If two beams simply frame and bear on the top of a column, unless the loads and placement are absolutely identical, which is realistically not going to happen, the resultant will not be at the centerline of the column

Mike McCann
MMC Engineering

 

[strucguy]

CDayton -

There is nothing standard about a standard metal building frame. They come in various configurations. So, it's pretty difficult to give a general answer or draw a conclusion that that fits all configurations. But to answer your specific question...if you have a welded connection between a column and a beam, it will introduce moment into the column. We may guide you better if you can provide a sketch for the frame you are trying to analyze.

 

[markusgc]

CDayton - All the best in your undergraduate studies

 

[johnbridge231]

Of course they are, but that eccentricity is not significant for simple, linear static analysis. If you performa sample test, you will confirm that. On the other hand, in non linear analysis types, such eccentricities are very important as they introduce imperfections to the geometry of the model.

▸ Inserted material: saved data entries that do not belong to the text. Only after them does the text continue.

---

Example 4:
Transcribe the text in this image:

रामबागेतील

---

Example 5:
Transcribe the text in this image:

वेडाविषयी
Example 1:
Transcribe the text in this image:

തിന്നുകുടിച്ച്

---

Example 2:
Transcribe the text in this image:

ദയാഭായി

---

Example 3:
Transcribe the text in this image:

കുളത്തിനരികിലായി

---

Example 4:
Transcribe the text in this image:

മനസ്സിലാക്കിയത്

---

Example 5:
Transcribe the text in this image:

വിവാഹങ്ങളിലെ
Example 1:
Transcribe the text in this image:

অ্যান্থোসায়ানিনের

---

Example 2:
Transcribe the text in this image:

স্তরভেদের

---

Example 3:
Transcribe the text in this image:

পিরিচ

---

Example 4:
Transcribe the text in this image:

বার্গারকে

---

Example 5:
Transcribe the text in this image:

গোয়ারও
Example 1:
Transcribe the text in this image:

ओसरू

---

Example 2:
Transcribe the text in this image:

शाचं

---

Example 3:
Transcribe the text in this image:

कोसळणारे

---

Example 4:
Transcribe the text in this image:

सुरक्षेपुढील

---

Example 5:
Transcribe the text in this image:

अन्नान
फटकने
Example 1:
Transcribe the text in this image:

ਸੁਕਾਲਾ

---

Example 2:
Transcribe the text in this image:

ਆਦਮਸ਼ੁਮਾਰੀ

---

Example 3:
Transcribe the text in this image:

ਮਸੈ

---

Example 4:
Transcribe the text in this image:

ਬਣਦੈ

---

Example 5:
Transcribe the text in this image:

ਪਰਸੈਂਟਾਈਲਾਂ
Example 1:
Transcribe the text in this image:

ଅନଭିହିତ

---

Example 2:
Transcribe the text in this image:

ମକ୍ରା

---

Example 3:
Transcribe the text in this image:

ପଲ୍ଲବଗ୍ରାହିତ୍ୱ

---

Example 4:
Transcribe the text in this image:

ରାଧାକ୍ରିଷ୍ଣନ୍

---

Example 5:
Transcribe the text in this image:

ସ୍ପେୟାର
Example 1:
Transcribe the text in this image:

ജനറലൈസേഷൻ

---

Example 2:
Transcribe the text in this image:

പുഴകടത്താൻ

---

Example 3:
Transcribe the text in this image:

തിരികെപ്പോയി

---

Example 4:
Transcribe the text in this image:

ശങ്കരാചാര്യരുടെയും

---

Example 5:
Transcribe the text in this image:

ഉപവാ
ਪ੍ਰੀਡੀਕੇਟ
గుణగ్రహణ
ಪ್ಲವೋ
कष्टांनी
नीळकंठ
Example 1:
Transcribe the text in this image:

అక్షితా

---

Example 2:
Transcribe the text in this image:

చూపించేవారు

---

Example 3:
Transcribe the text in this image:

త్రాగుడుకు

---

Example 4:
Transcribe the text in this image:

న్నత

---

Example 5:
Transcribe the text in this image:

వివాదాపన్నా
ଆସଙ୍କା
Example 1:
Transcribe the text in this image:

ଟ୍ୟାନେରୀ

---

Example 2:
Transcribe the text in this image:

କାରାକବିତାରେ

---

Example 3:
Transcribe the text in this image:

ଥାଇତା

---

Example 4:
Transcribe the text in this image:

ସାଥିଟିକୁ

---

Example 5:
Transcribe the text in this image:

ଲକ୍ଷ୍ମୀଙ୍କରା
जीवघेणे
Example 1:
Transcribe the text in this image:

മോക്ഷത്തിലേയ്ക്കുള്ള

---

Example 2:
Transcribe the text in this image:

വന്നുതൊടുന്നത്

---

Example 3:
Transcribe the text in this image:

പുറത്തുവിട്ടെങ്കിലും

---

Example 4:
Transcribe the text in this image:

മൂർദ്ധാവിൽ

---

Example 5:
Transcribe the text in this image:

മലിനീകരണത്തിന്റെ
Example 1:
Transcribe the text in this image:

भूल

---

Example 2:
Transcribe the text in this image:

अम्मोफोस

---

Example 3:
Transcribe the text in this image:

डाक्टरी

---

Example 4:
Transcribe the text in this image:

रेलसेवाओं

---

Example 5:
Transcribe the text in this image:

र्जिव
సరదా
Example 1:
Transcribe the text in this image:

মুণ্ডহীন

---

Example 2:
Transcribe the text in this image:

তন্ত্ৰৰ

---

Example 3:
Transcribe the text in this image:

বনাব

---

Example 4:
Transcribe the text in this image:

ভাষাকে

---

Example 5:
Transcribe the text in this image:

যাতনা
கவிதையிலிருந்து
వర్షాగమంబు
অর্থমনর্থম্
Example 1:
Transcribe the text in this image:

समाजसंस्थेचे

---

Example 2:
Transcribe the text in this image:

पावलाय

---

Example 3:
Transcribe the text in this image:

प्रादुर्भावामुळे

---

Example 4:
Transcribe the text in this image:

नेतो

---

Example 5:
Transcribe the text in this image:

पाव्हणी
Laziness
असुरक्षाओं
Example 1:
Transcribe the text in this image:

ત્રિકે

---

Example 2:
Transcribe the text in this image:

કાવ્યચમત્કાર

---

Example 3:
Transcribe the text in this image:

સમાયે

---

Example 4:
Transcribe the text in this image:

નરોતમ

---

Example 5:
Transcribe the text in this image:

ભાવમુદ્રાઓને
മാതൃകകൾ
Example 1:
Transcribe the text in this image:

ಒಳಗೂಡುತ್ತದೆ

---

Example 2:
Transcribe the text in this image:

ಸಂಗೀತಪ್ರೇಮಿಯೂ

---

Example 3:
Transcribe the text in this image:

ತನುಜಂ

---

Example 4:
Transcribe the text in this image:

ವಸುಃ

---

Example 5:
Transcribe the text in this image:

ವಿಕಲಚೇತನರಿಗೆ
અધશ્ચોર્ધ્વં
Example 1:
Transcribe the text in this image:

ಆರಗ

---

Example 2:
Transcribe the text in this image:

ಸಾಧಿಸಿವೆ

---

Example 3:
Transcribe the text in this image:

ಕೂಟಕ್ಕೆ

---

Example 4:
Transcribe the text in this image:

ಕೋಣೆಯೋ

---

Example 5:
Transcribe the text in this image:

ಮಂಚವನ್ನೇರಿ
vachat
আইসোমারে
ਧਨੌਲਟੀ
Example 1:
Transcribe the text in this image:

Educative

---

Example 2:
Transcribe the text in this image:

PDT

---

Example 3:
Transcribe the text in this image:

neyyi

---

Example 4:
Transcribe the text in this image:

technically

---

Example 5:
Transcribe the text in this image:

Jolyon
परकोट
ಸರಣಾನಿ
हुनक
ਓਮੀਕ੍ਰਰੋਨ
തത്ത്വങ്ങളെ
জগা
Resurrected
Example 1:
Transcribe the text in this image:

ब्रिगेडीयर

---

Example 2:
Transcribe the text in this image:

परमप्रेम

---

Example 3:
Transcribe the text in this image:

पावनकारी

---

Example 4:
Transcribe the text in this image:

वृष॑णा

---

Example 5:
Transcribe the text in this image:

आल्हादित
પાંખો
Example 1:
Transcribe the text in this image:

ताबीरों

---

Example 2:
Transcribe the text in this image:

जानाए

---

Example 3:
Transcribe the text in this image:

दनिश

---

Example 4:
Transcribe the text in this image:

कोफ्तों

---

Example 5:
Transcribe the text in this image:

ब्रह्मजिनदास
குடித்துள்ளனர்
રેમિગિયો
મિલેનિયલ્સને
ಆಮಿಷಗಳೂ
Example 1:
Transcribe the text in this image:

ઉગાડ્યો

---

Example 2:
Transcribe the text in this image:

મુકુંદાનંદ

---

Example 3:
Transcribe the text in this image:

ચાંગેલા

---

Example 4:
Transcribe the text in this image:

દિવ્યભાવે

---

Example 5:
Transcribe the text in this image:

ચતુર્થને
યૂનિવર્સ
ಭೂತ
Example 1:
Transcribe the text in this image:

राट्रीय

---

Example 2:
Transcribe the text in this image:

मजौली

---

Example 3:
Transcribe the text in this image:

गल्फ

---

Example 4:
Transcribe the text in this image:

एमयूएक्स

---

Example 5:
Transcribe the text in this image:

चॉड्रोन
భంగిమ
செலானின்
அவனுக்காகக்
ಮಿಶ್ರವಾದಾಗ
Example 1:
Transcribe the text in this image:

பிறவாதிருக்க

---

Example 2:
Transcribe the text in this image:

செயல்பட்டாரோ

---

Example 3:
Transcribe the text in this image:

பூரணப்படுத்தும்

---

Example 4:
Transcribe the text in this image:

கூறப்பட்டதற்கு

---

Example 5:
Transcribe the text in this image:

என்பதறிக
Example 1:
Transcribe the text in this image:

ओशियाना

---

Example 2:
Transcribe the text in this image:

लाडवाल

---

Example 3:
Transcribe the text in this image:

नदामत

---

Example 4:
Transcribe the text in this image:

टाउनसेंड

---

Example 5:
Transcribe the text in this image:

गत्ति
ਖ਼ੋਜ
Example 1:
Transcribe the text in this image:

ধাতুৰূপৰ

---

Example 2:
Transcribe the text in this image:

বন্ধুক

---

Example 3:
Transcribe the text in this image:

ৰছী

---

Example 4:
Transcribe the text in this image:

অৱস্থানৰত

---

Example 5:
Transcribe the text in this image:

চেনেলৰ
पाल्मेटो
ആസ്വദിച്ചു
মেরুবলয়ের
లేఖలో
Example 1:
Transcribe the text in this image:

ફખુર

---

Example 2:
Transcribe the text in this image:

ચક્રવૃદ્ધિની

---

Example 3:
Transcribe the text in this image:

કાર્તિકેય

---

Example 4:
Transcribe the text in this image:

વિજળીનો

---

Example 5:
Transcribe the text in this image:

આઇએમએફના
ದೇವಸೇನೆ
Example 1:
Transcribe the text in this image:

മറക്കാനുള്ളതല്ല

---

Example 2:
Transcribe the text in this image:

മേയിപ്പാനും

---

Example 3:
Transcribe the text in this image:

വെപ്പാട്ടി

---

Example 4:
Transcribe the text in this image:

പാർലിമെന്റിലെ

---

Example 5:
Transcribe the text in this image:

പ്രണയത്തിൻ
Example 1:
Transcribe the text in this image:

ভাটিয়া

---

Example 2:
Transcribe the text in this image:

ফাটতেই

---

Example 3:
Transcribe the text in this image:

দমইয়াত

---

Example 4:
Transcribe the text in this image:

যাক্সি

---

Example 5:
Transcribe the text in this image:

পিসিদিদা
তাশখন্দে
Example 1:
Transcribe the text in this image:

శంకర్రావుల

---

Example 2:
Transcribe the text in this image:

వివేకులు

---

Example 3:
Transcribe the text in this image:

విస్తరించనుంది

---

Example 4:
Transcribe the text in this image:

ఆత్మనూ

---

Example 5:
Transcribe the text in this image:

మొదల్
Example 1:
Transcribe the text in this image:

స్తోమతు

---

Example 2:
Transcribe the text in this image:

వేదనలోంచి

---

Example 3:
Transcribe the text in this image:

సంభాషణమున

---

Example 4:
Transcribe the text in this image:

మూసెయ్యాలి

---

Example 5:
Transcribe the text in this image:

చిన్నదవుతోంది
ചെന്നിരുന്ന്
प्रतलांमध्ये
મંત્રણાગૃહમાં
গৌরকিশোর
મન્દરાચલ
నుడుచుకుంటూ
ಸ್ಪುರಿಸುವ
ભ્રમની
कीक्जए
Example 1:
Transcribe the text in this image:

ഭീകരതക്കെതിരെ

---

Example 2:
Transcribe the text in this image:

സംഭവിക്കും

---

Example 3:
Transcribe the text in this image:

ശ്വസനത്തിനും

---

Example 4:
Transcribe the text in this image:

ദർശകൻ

Analysis and Design of arbitrary cross sections
Reinforcement design to all major codes
Moment Curvature analysis

http://www.engissol.com/cross-section-analysis-design.html

 

[CDayton]

After doing some research into fixed beam analysis, I realized why I've been confused about this. I'm sure it's different with civil and strucural, but for mechanical we never learned about solving indeterminant problems using slope-deflection or moment-distribution method. We only ever solved problems that were determinant by equilibrium. So we never really got into fixed-end moments, which is what introduces a bending stress into a column.